In his book, The Power of Now, Eckhart Tolle says,
“Those who have not found their true wealth, which is the radiant joy of Being and the deep, unshakable peace that comes with it, are beggars, even if they have great material wealth. They are looking outside for scraps of pleasure or fulfillment, for validation, security or love, while they have a treasure within that not only includes all those things but is infinitely greater than anything the world can offer.”
We are all, in essence, victims of ourselves and each other in this human condition that gives rise to a sort of poverty and separation consciousness, and to keep holding on to these limiting beliefs about ourselves, other people, the inexplicable nature of the universe, and the reason we’re here seems preposterous to me. However, I cannot change the people I love and care about. Nor can I change the way the world is. Instead, I can only and rightfully awaken to the timeless truth that exists within me.

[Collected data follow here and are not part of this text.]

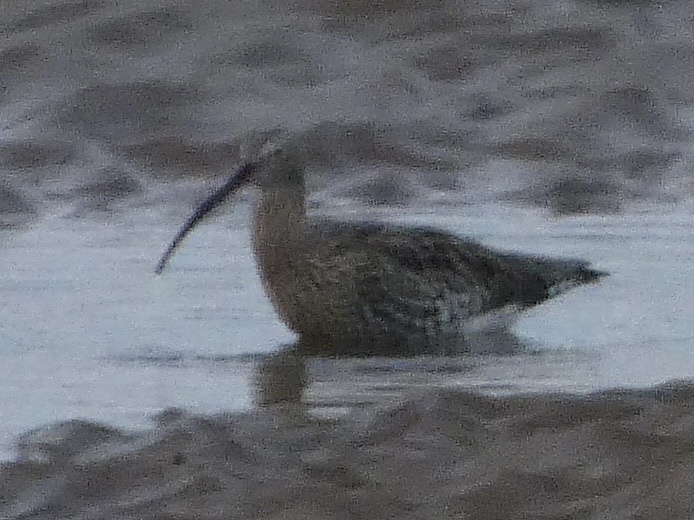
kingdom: Animalia
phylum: Chordata
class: Aves
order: Charadriiformes
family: Scolopacidae
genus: Numenius
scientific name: Numenius arquata
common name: Eurasian curlew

And that is what awakening to this Twin Flame encounter has taught me, by default. My soul wanted me to awaken to this and to align with it and it used the body and mind of the other person to trigger me into awakening into the true spiritual journey and thus, dying before I die.
Sometimes when I miss her presence, I try to quell the pain by telling myself, if you miss her, go in here, to where your core can be felt. There, in that formless and unconstructed space, you will find her and that itself can never be lost but only obscured by the thinking mind and ego-identity.
It is in that moment when I realize that this is what I’ve been waiting on all along—to embrace this profound sense of love and peace far greater than what anything in the world can offer me.
It is also in those moments that a deeper realization washes over me like a wave—that I have died before I died and am infinitely more alive than ever before.